- Country: China
- Location: Sichuan Province
- Coordinates: 29°26′55″N 102°13′07″E﻿ / ﻿29.44861°N 102.21861°E
- Status: Operational
- Construction began: 2008
- Opening date: 2015
- Owners: Dadu Hydropower Development Co., Ltd

Dam and spillways
- Type of dam: Arch
- Impounds: Dadu River
- Height: 210 metres (689 ft)
- Length: 610 metres (2,001 ft)
- Width (crest): 10 metres (33 ft)
- Width (base): 52 metres (171 ft)

Reservoir
- Creates: Dagangshan Reservoir
- Total capacity: 724,000,000 cubic metres (586,956 acre⋅ft)
- Maximum water depth: 205 metres (673 ft) (avg.)

Power Station
- Commission date: 2015-2016
- Turbines: 4 x 650 MW
- Installed capacity: 2,600 MW
- Annual generation: 11.43 billion kWh

= Dagangshan Dam =

The Dagangshan Dam (大岗山水电站) is an arch dam on the Dadu River in Shimian County, Ya'an, Sichuan Province, China.

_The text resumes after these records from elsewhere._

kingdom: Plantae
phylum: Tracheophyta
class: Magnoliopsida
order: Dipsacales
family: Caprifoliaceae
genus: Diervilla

The dam houses a hydroelectric power station with 4 x 650 MW generators for a total installed capacity of 2,600 MW. Construction on the dam began in 2008 and the power plant in 2010. The first two generators were commissioned on 2 September 2015, and the entire project was completed in 2016.